The following is an extract from an email sent to Kevin by a Senior Archivist at the BBC Archives

‘The tapes really are of huge interest. The BBC Apollo coverage is a permanent fixture in any list of missing British TV material – and it’s unlikely to ever change, as the live studio output it wasn’t officially recorded on videotape at the time. … the videotape department …. didn’t have capacity to record the BBC’s own output. The tiny amount we have is some absolutely shocking quality amateur domestic reel to reel video that was subsequently transferred to 16mm film, but the majority of what it contains is purely the NASA pictures, which of course exist in much better quality anyway. As far as audio recordings, we previously had only 48 minutes of off-air audio of the BBC coverage from another source. Now thanks to you we have over eight hours!’

Kevin has very kindly given me a copy of all his recordings There are 8 audio files in total and by clicking the  links below you can download two of them:

  • tape 2 side A – has coverage of the descent onto the Moon’s surface
  • tape 2 side B – has the coverage immediately after landing

 

Download tape 2 side a

Download tape 2 side b

 

The files  have been compressed into .zip format and are approximately 300MB in size and each file took around 10 minutes to download on my (rather slow) internet connection.

 

I hope you enjoy listening to them!

 

 

Further Notes on the contents of the tapes

The following gives some some further information and timings on the tapes recorded by Kevin.

TAPE 2 side A

00:00:00 – 00:08:00    ITV ALASTAIR BURNETT REACQUISITION OF SIGNAL PRIOR TO SEPARATION FOR LUNAR DESCENT – PETER FAIRLEY REF DOI PAD & PDI PAD REFERENCE – PAUL HANEY (AMERICAN, NASA’S FIRST NEWS DIRECTOR) MENTION OF RUSSIAN MOON MISSION

00:08:01 – 00:08:40    ITV START OF BURN TO GET TO POWERED DESCENT

00:08:48 – 00:18:14    BBC APOLLO 11 – MICHELMORE – AT 17 mins and 5 secs past 9, Armstrong and Aldrin due to touch down. IN SPACE STUDIO, JAMES BURKE, PATRICK MOORE, DR. DAVID GRAYSTER (CONSULTANT AVIATION PHYSIOLOGIST) MICHAEL CHARLTON AT MISSION CONTROL, AT OBSERVATORY IN BRIGHTON GEORGE HOLE. ABOUT TO ACQUIRE SIGNAL

00:18:14 – 00:19:52   CAPCOM RECOMMEND YAW HIGH GAIN SIGNAL STRENGTH – NOT SURE OF BROADCASTER

00:19:52 – 01:04:27    ITV COVERAGE OF POWERED DESCENT – GO FOR PDI – ALASTAIR BURNETT, PAUL HANEY & PETER FAIRLEY – CREW CHECKING ANGLE OF SPACECRAFT ON MOON

 

TAPE 2 side B

00:00:00 – 00:08:51    ITV COVERAGE POST LANDING – ALASTAIR BURNETT, PAUL HANEY & PETER FAIRLEY + PETER SISSONS INTERVIEWING BERNARD LOVELL AT JODRELL BANK

00:08:52 – 00:10:46    SPEECH AT MISSION CONTROL

00:10:46 – 00:13:17    ITV ALASTAIR BURNETT HAND OVER TO BOB HARGREAVES AT MISSION CONTROL

00:13:17 – 00:15:26    ITV ALASTAIR AND PAUL HANEY POSSIBLE MOONWALK AT 2AM

00:15:26 – 01:04:27    BBC APOLLO 11 – BURKE SOUNDS LIKE THEY ARE INSIDE THEIR SPACESUITS. LAST FEW MINUTES BEFORE OPENING DOOR TO MOON – START OF MOONWALK

14 thoughts on “British coverage of Apollo 11”
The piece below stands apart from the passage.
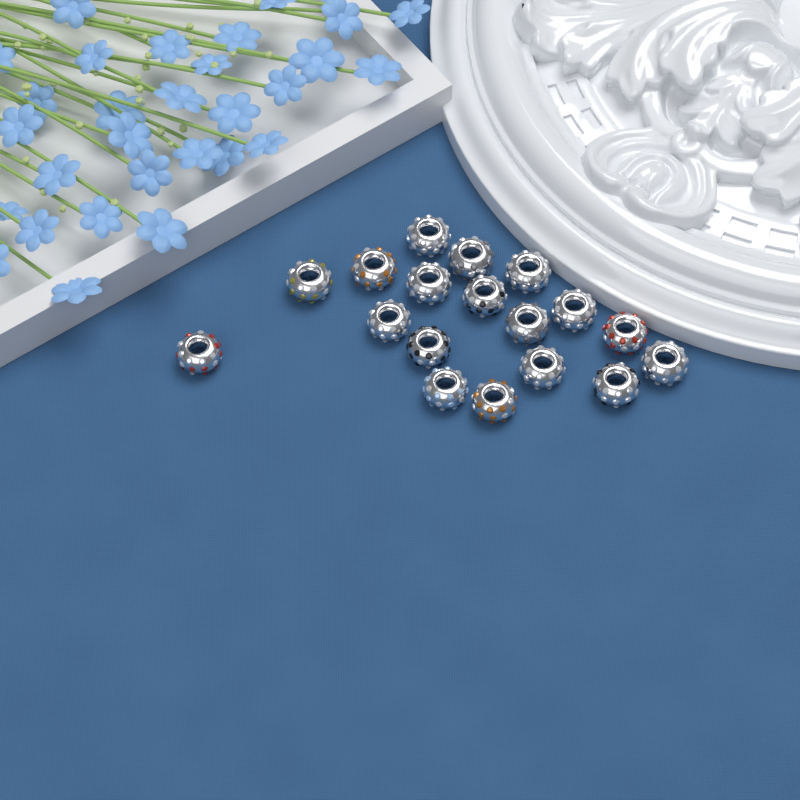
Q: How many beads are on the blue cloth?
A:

    1. Yes it incredible to think that, in the early days of broadcasting, after TV and radio programmes had been broadcast they could never be shown again!
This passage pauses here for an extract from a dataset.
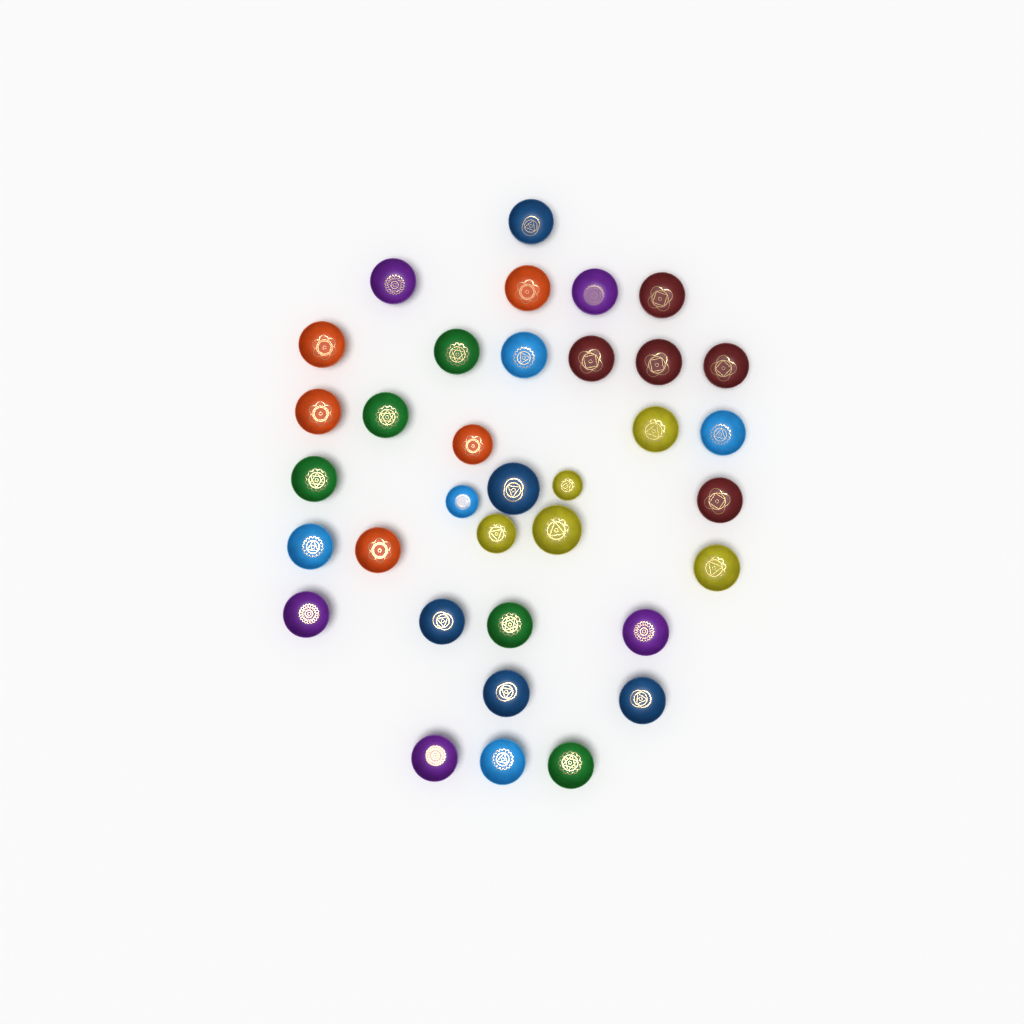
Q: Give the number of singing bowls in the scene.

      Although to the people at the BBC in the 1960s it would have seemed the natural thing to do to erase the tapes.

      Liked by 1 person

      1. I’ve read that the BBC thought of television as a form of live theater. I kind of understand that mindset.
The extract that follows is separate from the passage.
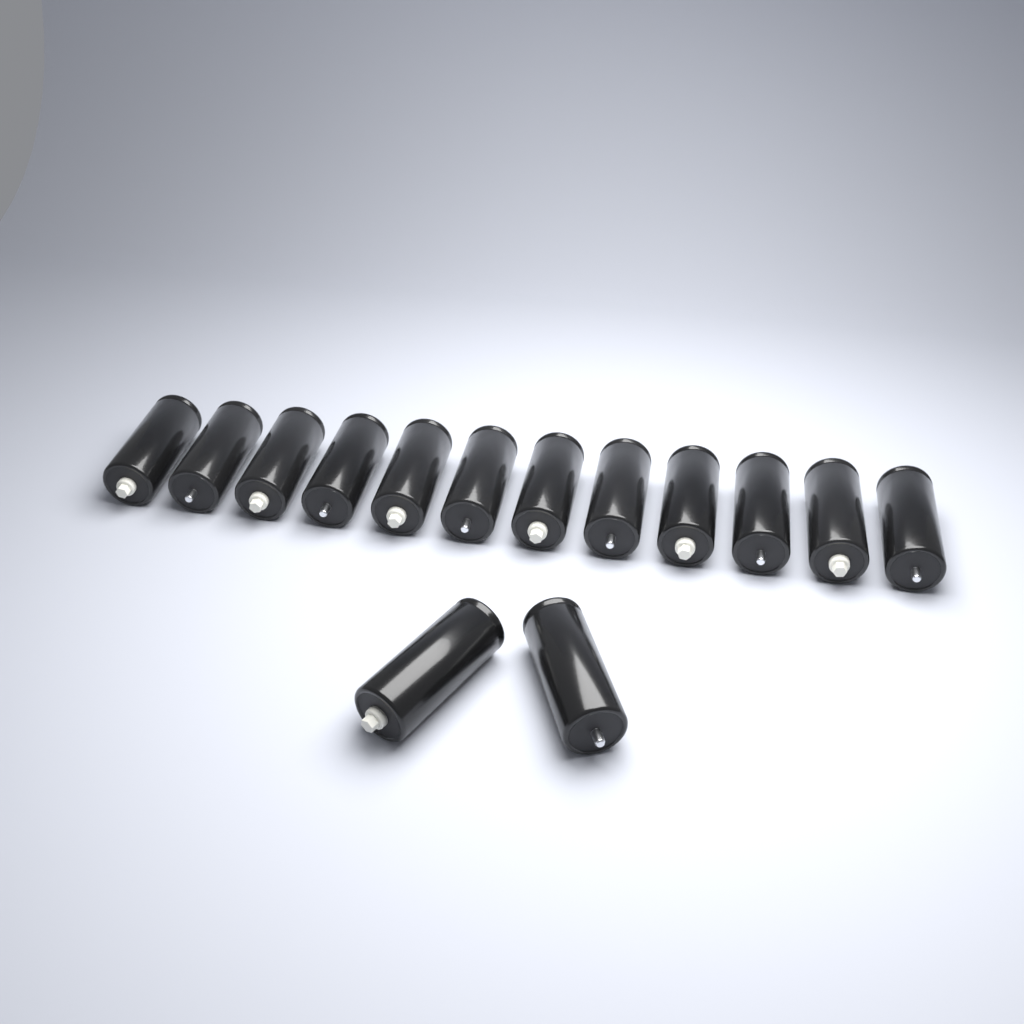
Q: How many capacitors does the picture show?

        Also, as someone who works at a television station, I can tell you archiving stuff is a huge pain. So I also kind of understand why people at the BBC resisted doing it for so long.

        Liked by 1 person

  1. Hi Steve,

    I was living in London then and I had my camera set up on a tripod in front of the tv to take some still images for posterity. During the fiftieth anniversary they were on display at my local library here in Sydney.

    For what it is worth you can see them here: https://cosmicfocus.wordpress.com/2019/06/27/first-step-on-the-moon/
    I have no recollection whether it was BBC or ITV that I was watching – but more than likely it was BBC.

    I owned an audio tape recorder at he time but sadly I did not have the presence of mind to use it.